(Bounding boxes with keypoints)
>>>
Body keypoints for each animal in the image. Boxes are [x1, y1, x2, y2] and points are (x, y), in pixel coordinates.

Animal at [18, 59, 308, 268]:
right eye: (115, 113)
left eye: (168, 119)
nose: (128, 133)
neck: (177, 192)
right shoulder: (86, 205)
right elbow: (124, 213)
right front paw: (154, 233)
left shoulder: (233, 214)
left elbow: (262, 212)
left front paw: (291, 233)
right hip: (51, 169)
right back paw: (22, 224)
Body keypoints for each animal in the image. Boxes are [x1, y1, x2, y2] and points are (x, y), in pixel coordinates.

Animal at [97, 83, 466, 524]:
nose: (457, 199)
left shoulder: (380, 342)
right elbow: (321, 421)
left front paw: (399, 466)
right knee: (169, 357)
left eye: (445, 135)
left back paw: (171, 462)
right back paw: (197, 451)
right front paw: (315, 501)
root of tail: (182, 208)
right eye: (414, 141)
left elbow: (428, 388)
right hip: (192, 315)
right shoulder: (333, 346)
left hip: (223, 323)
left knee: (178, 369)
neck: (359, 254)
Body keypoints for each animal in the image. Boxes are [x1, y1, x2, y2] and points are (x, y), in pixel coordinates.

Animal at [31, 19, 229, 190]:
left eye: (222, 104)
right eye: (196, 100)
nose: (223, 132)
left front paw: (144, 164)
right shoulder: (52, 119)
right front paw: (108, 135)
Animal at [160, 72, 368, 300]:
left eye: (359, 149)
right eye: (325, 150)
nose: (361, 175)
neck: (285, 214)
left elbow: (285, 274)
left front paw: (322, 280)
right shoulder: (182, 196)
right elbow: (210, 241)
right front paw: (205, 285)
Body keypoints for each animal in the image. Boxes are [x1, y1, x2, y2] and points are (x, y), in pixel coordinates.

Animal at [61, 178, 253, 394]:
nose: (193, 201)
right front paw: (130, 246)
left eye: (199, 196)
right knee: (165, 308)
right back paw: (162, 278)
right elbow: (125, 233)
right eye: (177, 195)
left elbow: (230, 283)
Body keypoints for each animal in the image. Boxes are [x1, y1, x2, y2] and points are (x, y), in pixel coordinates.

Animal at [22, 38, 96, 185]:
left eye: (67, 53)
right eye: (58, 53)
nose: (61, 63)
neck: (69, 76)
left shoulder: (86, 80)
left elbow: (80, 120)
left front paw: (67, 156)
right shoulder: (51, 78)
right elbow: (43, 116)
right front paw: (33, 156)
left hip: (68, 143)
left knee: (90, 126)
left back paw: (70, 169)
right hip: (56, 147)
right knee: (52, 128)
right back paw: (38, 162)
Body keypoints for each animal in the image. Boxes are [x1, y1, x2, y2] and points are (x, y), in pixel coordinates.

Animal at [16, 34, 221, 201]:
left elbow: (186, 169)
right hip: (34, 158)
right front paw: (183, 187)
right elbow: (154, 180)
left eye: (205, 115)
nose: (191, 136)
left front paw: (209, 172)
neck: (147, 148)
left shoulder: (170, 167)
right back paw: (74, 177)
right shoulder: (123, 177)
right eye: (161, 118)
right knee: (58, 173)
<<<
» **WORK TASK**:
Retype every entry exactly as it stands.

» **ANSWER BOX**:
Body keypoints for each animal in the image. Boxes are [x1, y1, x2, y2] and points are (x, y), in pixel coordinates.

Animal at [18, 59, 308, 268]:
right eye: (115, 113)
left eye: (168, 119)
nose: (128, 133)
neck: (177, 192)
right shoulder: (86, 205)
right elbow: (124, 213)
right front paw: (154, 233)
left shoulder: (233, 214)
left elbow: (262, 212)
left front paw: (291, 233)
right hip: (51, 169)
right back paw: (22, 224)
Body keypoints for each animal in the image. Boxes are [x1, y1, x2, y2] and points are (x, y), in pixel coordinates.

Animal at [97, 83, 466, 524]:
nose: (457, 199)
left shoulder: (380, 342)
right elbow: (321, 421)
left front paw: (399, 466)
right knee: (169, 357)
left eye: (445, 135)
left back paw: (171, 462)
right back paw: (197, 451)
right front paw: (315, 501)
root of tail: (182, 208)
right eye: (414, 141)
left elbow: (428, 388)
right hip: (192, 315)
right shoulder: (333, 346)
left hip: (223, 323)
left knee: (178, 369)
neck: (359, 254)
Body keypoints for each animal in the image. Boxes are [x1, y1, x2, y2] and points are (x, y), in pixel coordinates.

Animal at [31, 19, 229, 190]:
left eye: (222, 104)
right eye: (196, 100)
nose: (223, 132)
left front paw: (144, 164)
right shoulder: (52, 119)
right front paw: (108, 135)
Animal at [160, 72, 368, 300]:
left eye: (359, 149)
right eye: (325, 150)
nose: (361, 175)
neck: (285, 214)
left elbow: (285, 274)
left front paw: (322, 280)
right shoulder: (182, 196)
right elbow: (210, 241)
right front paw: (205, 285)
Body keypoints for each animal in the image. Boxes are [x1, y1, x2, y2] and points are (x, y), in pixel coordinates.

Animal at [61, 178, 253, 394]:
nose: (193, 201)
right front paw: (130, 246)
left eye: (199, 196)
right knee: (165, 308)
right back paw: (162, 278)
right elbow: (125, 233)
right eye: (177, 195)
left elbow: (230, 283)
Body keypoints for each animal in the image. Boxes are [x1, y1, x2, y2] and points are (x, y), in pixel coordinates.

Animal at [22, 38, 96, 185]:
left eye: (67, 53)
right eye: (58, 53)
nose: (61, 63)
neck: (69, 76)
left shoulder: (86, 80)
left elbow: (80, 120)
left front paw: (67, 156)
right shoulder: (51, 78)
right elbow: (43, 116)
right front paw: (33, 156)
left hip: (68, 143)
left knee: (90, 126)
left back paw: (70, 169)
right hip: (56, 147)
right knee: (52, 128)
right back paw: (38, 162)
Body keypoints for each animal in the image. Boxes are [x1, y1, x2, y2] and points are (x, y), in pixel coordinates.

Animal at [16, 34, 221, 201]:
left elbow: (186, 169)
right hip: (34, 158)
right front paw: (183, 187)
right elbow: (154, 180)
left eye: (205, 115)
nose: (191, 136)
left front paw: (209, 172)
neck: (147, 148)
left shoulder: (170, 167)
right back paw: (74, 177)
right shoulder: (123, 177)
right eye: (161, 118)
right knee: (58, 173)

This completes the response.